As part of its on-going campaign to improve standards of the safe packing of unit loads, including shipping containers, specialist freight transport insurer, TT Club has issued specific guidelines on packing and securing coiled materials in containers. In general, investigations into incidents along the international supply chain – whether on roads, rail, inland waterway or at sea – can often be attributed to poor practices in the packing of cargo transport units (CTUs) and coiled materials are a particular hazard.
As a leading insurer of international container transport TT Club has dealt with many incidents where coils, mostly of steel, have been improperly packed and insufficiently secured in the container, leading to the cargo shifting inside the unit and usually breaking out, resulting in injuries or damage to property. The packing process is critical given the forces exerted on the freight during a typical journey, such as braking or turning of a road vehicle, variable handling techniques at port terminals and significant, sometimes violent motions of a ship at sea. The consequences of these types of forces on poorly packed cargo will, of course, vary from over-turned trucks, to train derailment and damaged cranes to containers lost overboard and damage to the ship. Coils have even been known to break through the floor of a carrying unit and escaped into traffic. In short, improperly secured coil materials can have significant and fatal consequences.
“Such experiences led us to collaborate with the CINS Organisation – a significant safety-based initiative set up by major container shipping lines,” explains TT Club’s Peregrine Storrs-Fox, “In order to update and expand our earlier ‘Stop Loss’ briefing guide, which addressed carriage of metal coils.”
The freely available revised guidelines, ‘Transport of Coiled Materials in Containers’, focus attention on how a container packer can understand the risks involved through the supply chain in order to ensure that the coils are packed and secured successfully. Equally, while recognising that there are a number of proprietary solutions available, these guidelines specifically support less sophisticated operations reliant primarily on timber for load distribution and bracing, where the greatest risk exposure has been seen.
“A convergence of interests between TT Club and maritime carriers involved in the CINS Organisation in relation to incidents involving coiled materials has led to this collaboration and we are keen to extend the knowledge it contains, as well as engender further training of cargo packers throughout the global shipper and forwarder community,” comments Patrick Hicks, CINS General Secretary.
Nor do the pleas of TT Club and CINS relating to proper cargo packing end with coiled materials.

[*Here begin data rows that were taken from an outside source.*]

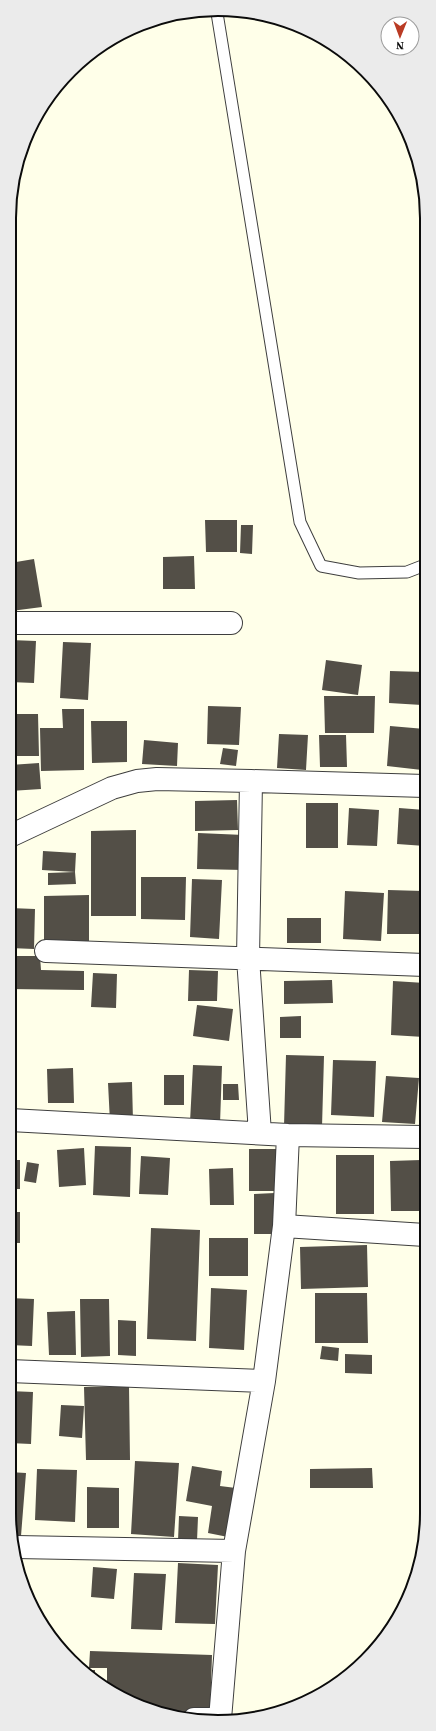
<svg xmlns="http://www.w3.org/2000/svg" width="436" height="1731" font-family="'Source Serif 4',serif">
	<style>
		.building { fill: #534f47 }
		.lines { fill: none; stroke-linecap: round; stroke-linejoin: round }
		.service-casing { stroke: #3e3e3e; stroke-width: 13 }
		.minor-casing { stroke: #3e3e3e; stroke-width: 24 }
		.service { stroke: #fff; stroke-width: 11 }
		.minor { stroke: #fff; stroke-width: 22 }
		.rim { fill: none; stroke: #0b0b0b; stroke-width: 2 }
	</style>
	<rect width="100%" height="100%" fill="#ffffe9"/>
	<path class="building" d="M 205,520 L 237,520 L 237,552 L 206,552 Z
		M 241,525 L 253,525 L 252,554 L 240,553 Z
		M 194,556 L 195,589 L 163,589 L 163,557 Z
		M 34,559 L 42,607 L 11,611 L 10,563 Z
		M 10,640 L 36,641 L 34,683 L 10,682 Z
		M 63,642 L 91,643 L 88,700 L 60,698 Z
		M 326,660 L 362,665 L 358,695 L 322,690 Z
		M 390,671 L 424,672 L 422,705 L 389,703 Z
		M 324,696 L 375,696 L 374,733 L 325,733 Z
		M 208,706 L 241,707 L 239,745 L 207,744 Z
		M 62,709 L 84,709 L 84,770 L 41,771 L 40,728 L 63,728 Z
		M 10,714 L 38,714 L 39,756 L 10,756 Z
		M 91,721 L 127,721 L 127,762 L 92,763 Z
		M 390,726 L 425,729 L 422,770 L 387,766 Z
		M 279,734 L 308,735 L 306,770 L 277,768 Z
		M 319,735 L 346,735 L 347,767 L 320,767 Z
		M 144,740 L 178,743 L 177,766 L 142,764 Z
		M 223,748 L 238,750 L 236,766 L 220,764 Z
		M 39,763 L 41,789 L 10,791 L 10,765 Z
		M 237,800 L 238,830 L 195,831 L 195,801 Z
		M 306,803 L 338,803 L 338,848 L 306,848 Z
		M 349,808 L 379,810 L 377,846 L 347,845 Z
		M 399,808 L 425,810 L 425,846 L 397,844 Z
		M 136,830 L 136,916 L 91,916 L 91,831 Z
		M 198,833 L 244,835 L 243,870 L 197,869 Z
		M 43,851 L 76,853 L 75,872 L 42,870 Z
		M 75,872 L 76,884 L 48,885 L 48,873 Z
		M 141,877 L 186,877 L 185,920 L 141,919 Z
		M 192,879 L 222,880 L 219,939 L 190,937 Z
		M 388,890 L 423,891 L 423,934 L 387,934 Z
		M 345,891 L 384,893 L 381,941 L 343,939 Z
		M 89,895 L 89,941 L 44,942 L 44,896 Z
		M 10,908 L 35,909 L 34,949 L 10,948 Z
		M 287,918 L 321,918 L 321,943 L 287,943 Z
		M 10,956 L 40,956 L 41,970 L 84,971 L 84,990 L 10,989 Z
		M 189,970 L 218,971 L 217,1001 L 188,1001 Z
		M 93,973 L 117,974 L 116,1008 L 91,1007 Z
		M 332,980 L 333,1003 L 284,1004 L 284,981 Z
		M 393,981 L 425,983 L 424,1037 L 391,1035 Z
		M 197,1005 L 233,1009 L 229,1041 L 193,1036 Z
		M 301,1016 L 301,1038 L 280,1038 L 280,1017 Z
		M 286,1055 L 324,1056 L 322,1127 L 284,1126 Z
		M 333,1060 L 376,1061 L 374,1117 L 331,1115 Z
		M 193,1065 L 222,1066 L 220,1124 L 190,1122 Z
		M 73,1068 L 74,1103 L 48,1103 L 47,1069 Z
		M 164,1075 L 184,1075 L 184,1105 L 164,1105 Z
		M 386,1076 L 419,1078 L 415,1124 L 382,1122 Z
		M 132,1082 L 133,1121 L 110,1122 L 108,1083 Z
		M 223,1084 L 238,1084 L 239,1100 L 223,1100 Z
		M 95,1146 L 131,1147 L 130,1197 L 93,1195 Z
		M 84,1148 L 86,1185 L 59,1187 L 57,1150 Z
		M 249,1149 L 277,1149 L 276,1191 L 249,1191 Z
		M 336,1155 L 374,1155 L 374,1214 L 336,1214 Z
		M 141,1156 L 170,1158 L 168,1195 L 139,1194 Z
		M 9,1160 L 20,1160 L 20,1189 L 9,1189 Z
		M 421,1160 L 422,1211 L 391,1211 L 390,1161 Z
		M 27,1162 L 39,1164 L 36,1183 L 24,1181 Z
		M 233,1168 L 234,1205 L 210,1205 L 209,1169 Z
		M 275,1193 L 276,1234 L 254,1234 L 254,1194 Z
		M 9,1212 L 20,1212 L 20,1243 L 9,1243 Z
		M 151,1228 L 200,1230 L 196,1341 L 147,1339 Z
		M 209,1238 L 248,1238 L 248,1276 L 209,1276 Z
		M 367,1245 L 368,1287 L 301,1289 L 300,1247 Z
		M 211,1288 L 247,1290 L 244,1350 L 209,1348 Z
		M 315,1293 L 367,1293 L 368,1343 L 315,1343 Z
		M 9,1298 L 34,1299 L 32,1346 L 9,1345 Z
		M 80,1299 L 109,1299 L 110,1356 L 81,1357 Z
		M 75,1311 L 76,1355 L 49,1355 L 47,1312 Z
		M 118,1320 L 136,1321 L 136,1356 L 118,1355 Z
		M 322,1346 L 339,1348 L 338,1361 L 320,1359 Z
		M 345,1354 L 372,1355 L 372,1374 L 345,1373 Z
		M 129,1386 L 130,1460 L 86,1460 L 84,1387 Z
		M 9,1391 L 33,1392 L 31,1444 L 9,1443 Z
		M 61,1405 L 84,1406 L 82,1438 L 59,1436 Z
		M 135,1461 L 179,1463 L 174,1537 L 131,1534 Z
		M 192,1466 L 222,1471 L 220,1486 L 236,1488 L 228,1537 L 208,1533 L 212,1506 L 186,1501 Z
		M 372,1468 L 373,1488 L 310,1488 L 310,1469 Z
		M 37,1469 L 77,1470 L 75,1522 L 35,1520 Z
		M 9,1472 L 26,1473 L 21,1536 L 14,1536 L 9,1513 Z
		M 87,1487 L 119,1488 L 119,1528 L 87,1528 Z
		M 179,1516 L 198,1517 L 197,1541 L 178,1541 Z
		M 178,1563 L 218,1565 L 215,1624 L 175,1623 Z
		M 93,1567 L 117,1569 L 114,1599 L 91,1597 Z
		M 134,1573 L 166,1574 L 162,1630 L 131,1629 Z
		M 90,1651 L 212,1655 L 210,1716 L 180,1715 L 126,1701 L 107,1686 L 107,1668 L 89,1668 Z
		M 86,1670 L 95,1670 L 95,1677 Z"/>
	<g class="lines">
		<defs>
			<path id="service" d="M 217,13 L 300,522 L 321,566 L 359,573 L 407,572 L 425,565"/>
			<path id="minor" d="M 10,623 L 231,623
				M 251,781 L 248,958 L 260,1133
				M 10,836 L 112,788 L 137,781 L 157,779 L 251,781 L 425,786
				M 46,951 L 425,965
				M 10,1120 L 288,1135 L 425,1137
				M 284,1226 L 425,1235
				M 9,1371 L 264,1381 L 234,1551 L 220,1719 L 194,1719
				M 264,1381 L 284,1226 L 288,1135
				M 16,1547 L 234,1551"/>
		</defs>
		<use href="#service" class="service-casing"/>
		<use href="#minor" class="minor-casing"/>
		<use href="#service" class="service"/>
		<use href="#minor" class="minor"/>
	</g>
	<path d="M0 0H436V1731H0ZM218 16H218A202 202 0 0 1 420 218V1513A202 202 0 0 1 218 1715H218A202 202 0 0 1 16 1513V218A202 202 0 0 1 218 16Z" fill="#ebebeb" fill-rule="evenodd"/>
	<path class="rim" d="M218 16H218A202 202 0 0 1 420 218V1513A202 202 0 0 1 218 1715H218A202 202 0 0 1 16 1513V218A202 202 0 0 1 218 16Z"/>
	<g transform="translate(400 36) rotate(181)"><circle r="19" fill="#ffffff" stroke="#9d9d9d"/>
	<path d="M0-3L7 15L0 10L-7 15Z" fill="#ba3b24"/>
	<text y="-6" font-size="11" font-weight="bold" text-anchor="middle" fill="#0b0b0b">N</text>
	</g>
</svg>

Both organisations are anxious to promote adherence to the CTU Code. General concerns about packing failures led to the development of the CTU Code (‘IMO/ILO/UNECE Code of Practice for Packing of Cargo Transport Units’), a publication sponsored by the three relevant UN agencies, being the International Maritime Organization (IMO), the International Labour Organization (ILO) and the United Nations Economic Commission for Europe (UNECE).
Despite all the available information, it is inevitable that specific good practice will develop in relation to certain cargo types. The transport of coiled materials falls into such a category. This particular initiative displays how the CTU Code can be applied in practice. The nature of the international supply chain is such that there are many instances where packers may require additional guidance for the specific cargo that is to be packed in a container, a trailer or a railcar.
TT Club is planning a seminar, together with Global Shippers Forum, ICHCA and World Shipping Council, at the outset of the European Shipping Week in Brussels at the end of February, to give prominence internationally and within individual jurisdictions to the CTU Code.